[Collection entries]
Start of Block

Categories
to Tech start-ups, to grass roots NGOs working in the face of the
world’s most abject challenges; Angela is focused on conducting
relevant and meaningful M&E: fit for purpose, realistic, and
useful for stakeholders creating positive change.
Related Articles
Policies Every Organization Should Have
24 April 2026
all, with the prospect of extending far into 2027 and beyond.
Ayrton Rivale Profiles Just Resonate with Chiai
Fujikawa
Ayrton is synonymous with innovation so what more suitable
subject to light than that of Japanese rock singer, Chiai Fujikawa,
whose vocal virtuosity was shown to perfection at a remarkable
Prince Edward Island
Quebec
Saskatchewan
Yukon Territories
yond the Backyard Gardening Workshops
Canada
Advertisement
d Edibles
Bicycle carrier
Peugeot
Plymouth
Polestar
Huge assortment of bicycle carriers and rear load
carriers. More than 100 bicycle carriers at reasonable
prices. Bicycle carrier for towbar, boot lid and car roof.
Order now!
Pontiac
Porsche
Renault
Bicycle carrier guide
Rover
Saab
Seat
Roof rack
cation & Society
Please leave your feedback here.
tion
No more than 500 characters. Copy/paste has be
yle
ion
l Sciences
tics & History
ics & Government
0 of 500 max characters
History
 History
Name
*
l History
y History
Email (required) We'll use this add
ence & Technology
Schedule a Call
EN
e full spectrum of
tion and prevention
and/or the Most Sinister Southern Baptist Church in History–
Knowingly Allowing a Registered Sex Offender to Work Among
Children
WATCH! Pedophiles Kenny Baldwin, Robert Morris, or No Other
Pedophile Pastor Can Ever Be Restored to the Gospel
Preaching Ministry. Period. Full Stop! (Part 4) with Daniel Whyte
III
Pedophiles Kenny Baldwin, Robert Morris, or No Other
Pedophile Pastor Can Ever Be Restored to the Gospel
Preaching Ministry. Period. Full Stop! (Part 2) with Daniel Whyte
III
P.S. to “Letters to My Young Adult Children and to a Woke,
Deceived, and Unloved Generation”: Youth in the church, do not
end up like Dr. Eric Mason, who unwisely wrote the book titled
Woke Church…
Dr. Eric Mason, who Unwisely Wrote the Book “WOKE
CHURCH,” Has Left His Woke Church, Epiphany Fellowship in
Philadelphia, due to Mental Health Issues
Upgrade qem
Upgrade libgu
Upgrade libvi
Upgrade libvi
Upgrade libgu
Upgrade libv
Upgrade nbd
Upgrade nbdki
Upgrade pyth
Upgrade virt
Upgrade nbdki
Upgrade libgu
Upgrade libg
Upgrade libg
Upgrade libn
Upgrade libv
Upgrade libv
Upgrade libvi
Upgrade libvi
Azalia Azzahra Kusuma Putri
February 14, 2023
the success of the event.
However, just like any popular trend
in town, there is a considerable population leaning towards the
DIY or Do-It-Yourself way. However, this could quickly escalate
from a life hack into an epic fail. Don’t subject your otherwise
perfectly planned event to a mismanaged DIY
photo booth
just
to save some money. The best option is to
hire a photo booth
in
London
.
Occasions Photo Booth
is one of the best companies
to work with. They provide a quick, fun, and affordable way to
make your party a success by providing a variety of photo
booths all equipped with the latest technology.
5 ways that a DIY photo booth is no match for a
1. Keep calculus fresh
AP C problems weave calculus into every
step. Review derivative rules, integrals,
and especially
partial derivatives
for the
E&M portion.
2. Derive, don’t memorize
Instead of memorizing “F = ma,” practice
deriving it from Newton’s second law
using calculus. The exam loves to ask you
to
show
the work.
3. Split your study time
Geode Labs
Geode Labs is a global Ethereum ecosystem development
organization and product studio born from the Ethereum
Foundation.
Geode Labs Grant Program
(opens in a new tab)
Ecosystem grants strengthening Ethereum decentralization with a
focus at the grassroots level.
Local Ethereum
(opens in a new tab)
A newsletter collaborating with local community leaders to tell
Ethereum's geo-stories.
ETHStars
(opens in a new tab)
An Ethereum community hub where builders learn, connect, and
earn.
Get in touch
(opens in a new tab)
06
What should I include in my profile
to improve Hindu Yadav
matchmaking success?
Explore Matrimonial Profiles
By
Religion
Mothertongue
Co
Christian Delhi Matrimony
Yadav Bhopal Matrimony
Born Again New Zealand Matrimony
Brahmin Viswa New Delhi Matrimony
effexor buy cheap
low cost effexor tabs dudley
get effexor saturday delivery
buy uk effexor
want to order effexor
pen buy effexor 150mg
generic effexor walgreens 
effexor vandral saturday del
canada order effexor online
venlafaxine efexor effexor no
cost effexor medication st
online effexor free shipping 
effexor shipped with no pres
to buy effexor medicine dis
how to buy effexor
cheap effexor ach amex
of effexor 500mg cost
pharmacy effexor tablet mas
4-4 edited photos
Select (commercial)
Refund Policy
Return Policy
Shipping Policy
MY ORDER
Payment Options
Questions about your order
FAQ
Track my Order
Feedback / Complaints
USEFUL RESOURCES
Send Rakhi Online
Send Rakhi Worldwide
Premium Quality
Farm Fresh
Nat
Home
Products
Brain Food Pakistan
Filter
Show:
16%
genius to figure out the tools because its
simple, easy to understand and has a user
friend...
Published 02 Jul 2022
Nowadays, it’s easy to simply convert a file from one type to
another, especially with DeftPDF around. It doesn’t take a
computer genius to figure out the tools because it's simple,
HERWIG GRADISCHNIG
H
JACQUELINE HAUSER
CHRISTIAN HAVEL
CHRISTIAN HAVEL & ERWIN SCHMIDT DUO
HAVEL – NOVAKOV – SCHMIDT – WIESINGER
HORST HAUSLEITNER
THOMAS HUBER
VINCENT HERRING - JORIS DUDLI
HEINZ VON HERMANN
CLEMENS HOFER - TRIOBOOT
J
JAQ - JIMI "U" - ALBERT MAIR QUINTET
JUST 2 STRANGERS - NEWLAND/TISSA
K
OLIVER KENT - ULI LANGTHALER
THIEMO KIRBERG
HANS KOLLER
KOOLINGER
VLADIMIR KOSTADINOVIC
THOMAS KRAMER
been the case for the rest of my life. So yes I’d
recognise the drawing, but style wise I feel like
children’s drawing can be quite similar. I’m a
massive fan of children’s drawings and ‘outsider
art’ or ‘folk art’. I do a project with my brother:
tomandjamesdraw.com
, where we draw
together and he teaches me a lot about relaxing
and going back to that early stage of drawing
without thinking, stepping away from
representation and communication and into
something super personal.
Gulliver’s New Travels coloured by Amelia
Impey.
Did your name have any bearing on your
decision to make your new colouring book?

End of Block

REQUEST: Please list each line of the listing above that contains the word "saturday". Uppercase and lowercase letters count as different.

ANSWER FOR THE TASK:
get effexor saturday delivery
effexor vandral saturday del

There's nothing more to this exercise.